Interim Iran agreement in works won’t roll back enrichment, Erdan says
Israel has long instated that stiff international sanctions would help sway Tehran to abandon its program.
An interim deal on Iran’s nuclear weapons program is under discussion that would not roll back uranium enrichment, Israel’s Ambassador to the UN Gilad Erdan told The Jerusalem Post Annual Conference in New York.
“The real bad news is that apparently there is an interim agreement that is being discussed these days with Iran,” Erdan said. It “would put the Iranian nuclear program on hold but won’t roll back the enriched uranium or the nuclear faculties of Iran and in exchange, they will get economic benefits,” he added.
He spoke just days after National Security Advisor Tzachi Hanegbi and Strategic Affairs Minister Ron Dermer met with US National Security Advisor Jake Sullivan at the White House to discuss Iran’s drive to produce atomic bombs at a time when Tehran has enriched uranium to close to weapons trade.
Israel fears that the United States still wants to strike a diplomatic deal with Iran that would partially revive the defunct 2015 deal between the six world powers and Tehran. The Biden administration has dismissed that possibility in light of Moscow’s military ties with Tehran and its use of Iranian-made drones against Ukraine.
Israel fears the US is working on an interim deal
Israel fears that in spite of this alliance, the US is working on an interim deal.

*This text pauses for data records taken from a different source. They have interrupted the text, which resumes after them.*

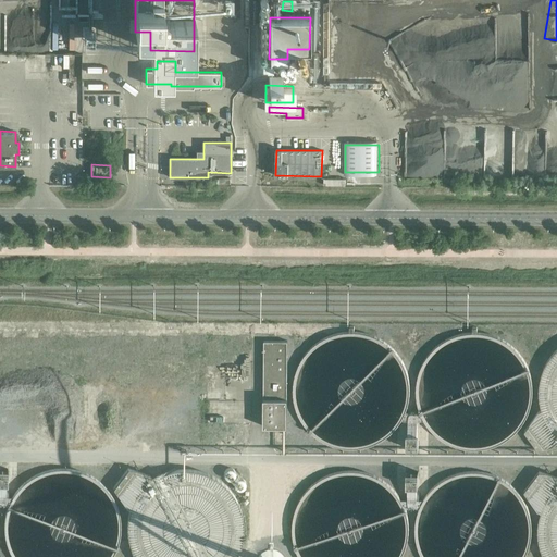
[(287,426),(287,341),(264,341),(263,426),(287,426)]
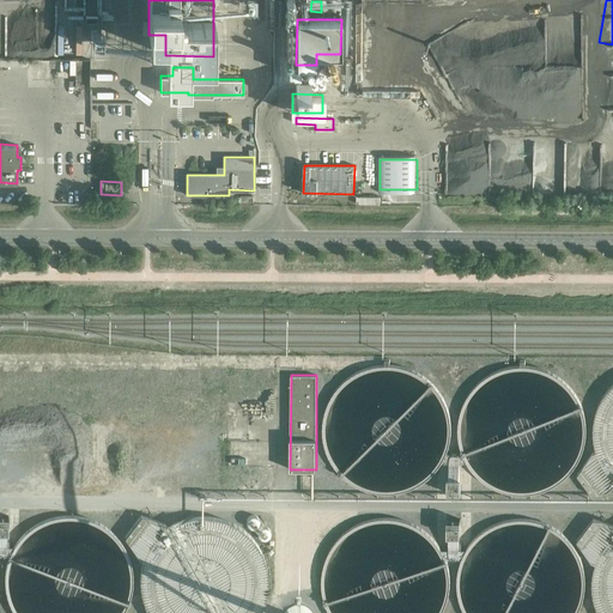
[(612,387),(611,390),(608,393),(607,395),(606,398),(604,400),(602,402),(601,406),(600,408),(599,411),(598,414),(598,416),(596,419),(596,422),(595,425),(595,428),(595,431),(595,434),(595,436),(595,438),(595,442),(596,444),(596,448),(599,453),(599,454),(600,456),(600,457),(601,460),(602,462),(605,467),(606,469),(608,472),(611,474),(611,475),(612,477),(612,387)]
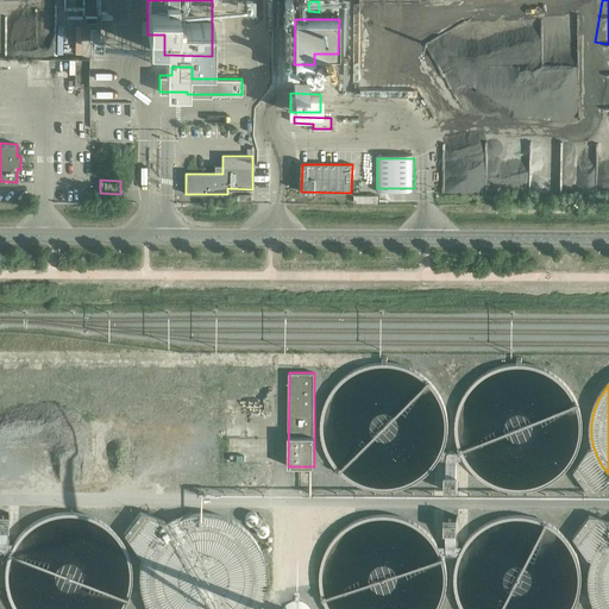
[(596,453),(595,451),(595,450),(589,450),(573,471),(589,493),(608,485),(608,473),(607,472),(607,471),(604,469),(602,466),(601,464),(598,459),(597,457),(596,454),(596,453)]
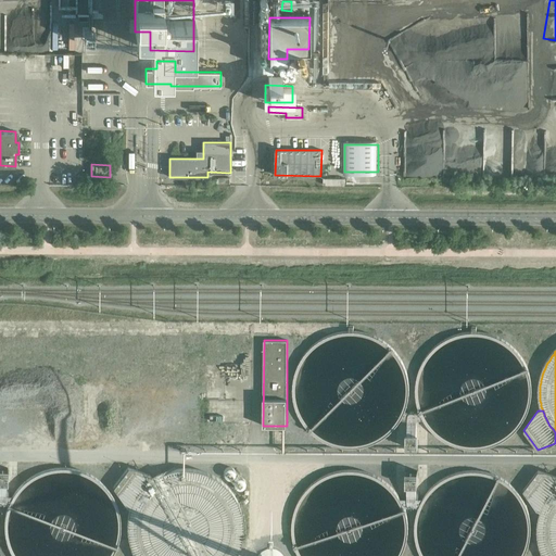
[(416,433),(416,416),(415,412),(409,412),(407,416),(407,424),(407,432),(406,432),(406,442),(418,442),(418,433),(416,433)]
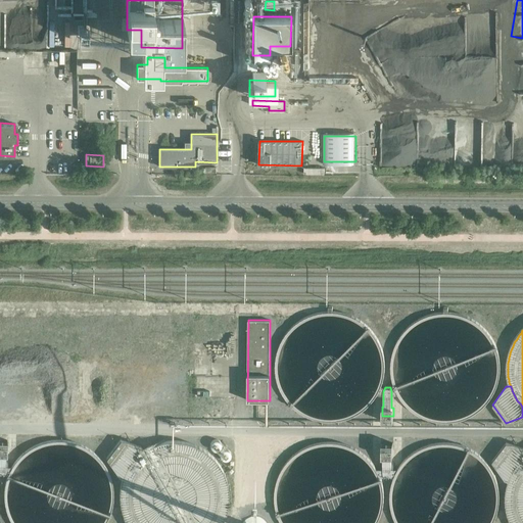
[(143,452),(144,452),(142,447),(121,440),(106,458),(120,477),(123,479),(123,478),(124,476),(125,474),(126,472),(127,471),(128,468),(129,466),(130,465),(132,463),(132,462),(134,460),(136,458),(137,457),(138,456),(139,455),(140,455),(141,454),(143,452)]
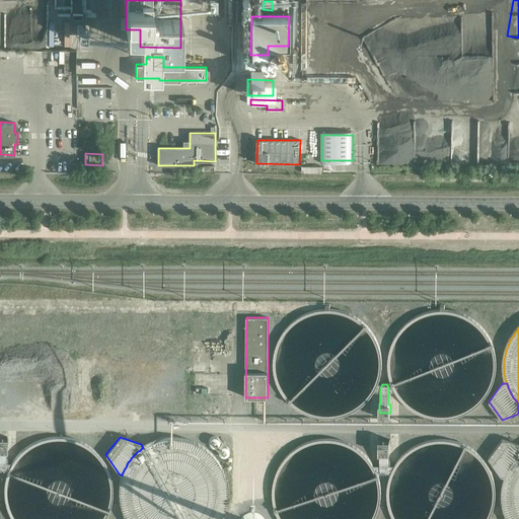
[(162,439),(159,440),(156,441),(153,442),(150,443),(147,445),(145,446),(143,448),(142,448),(140,450),(139,451),(138,451),(137,452),(136,453),(135,454),(133,456),(131,458),(131,459),(129,461),(128,462),(127,464),(126,467),(125,468),(124,470),(123,472),(122,474),(122,475),(121,476),(121,477),(120,480),(120,483),(120,485),(119,487),(119,490),(119,493),(119,497),(119,499),(119,501),(120,502),(120,504),(120,506),(121,508),(122,511),(122,512),(123,514),(124,517),(125,518),(220,518),(221,518),(223,515),(224,513),(225,511),(225,508),(226,507),(226,504),(227,501),(227,500),(227,497),(227,496),(228,493),(228,492),(227,489),(227,487),(227,485),(227,484),(226,482),(226,478),(225,477),(225,476),(224,473),(223,472),(222,469),(221,466),(219,464),(217,461),(216,459),(215,458),(213,456),(212,455),(209,452),(206,449),(204,448),(201,446),(197,444),(194,442),(190,441),(187,440),(182,439),(178,439),(174,438),(170,439),(166,439),(162,439)]
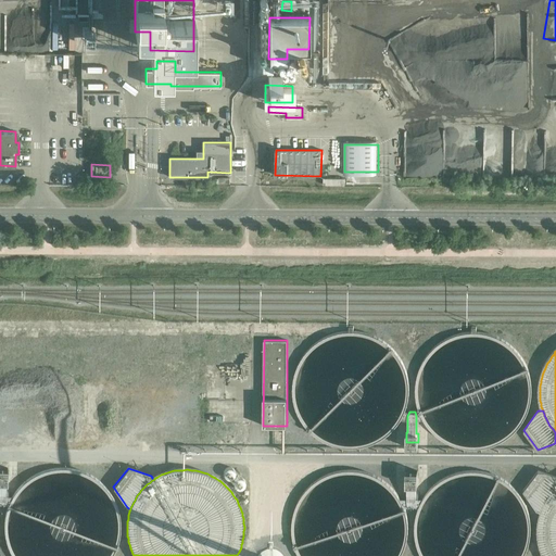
[(231,469),(229,469),(228,469),(227,470),(226,471),(225,471),(225,472),(225,474),(224,475),(224,476),(225,477),(225,478),(225,479),(226,479),(227,480),(228,481),(229,481),(230,481),(231,481),(232,481),(234,480),(235,479),(236,478),(236,477),(236,476),(236,475),(236,474),(236,472),(235,471),(235,470),(234,470),(232,469),(231,469)]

During a public interview at the conference with Senior Contributing Editor and Diplomatic Correspondent Lahav Harkov he spoke about the danger of Tehran's nuclear program and the international community’s failure to stop its advancement to producing an atomic bomb.
“The international community has failed, totally failed to block Iran from advancing itself to becoming a nuclear threshold state,” Erdan said.
“What we have been seeing in the last year proves that everything that Israel has been saying has been proven correct. The audacity of Iran has crossed any red lines,” Erdan said.
Israel has long instated that stiff international sanctions would help sway Tehran to abandon its program. Erdan said that unfortunately the only ones under consideration were related “to Iran transferring weapons to Russia in order to murder Ukrainian civilians.”
He added that “I do not see any sanctions that are being discussed and might be imposed against the nuclear program of Iran.”
“This is not the way to deter Iran. We always believed that the only formula to deter Iran’ which is a “rogue and ruthless regime” is through a credible military threat,” Erdan said.
“The positive news is that we are working to develop these military capabilities to stop Iran if needed,” said Erdan adding that, on this front “there is a full military coordination between Israel and the United States.”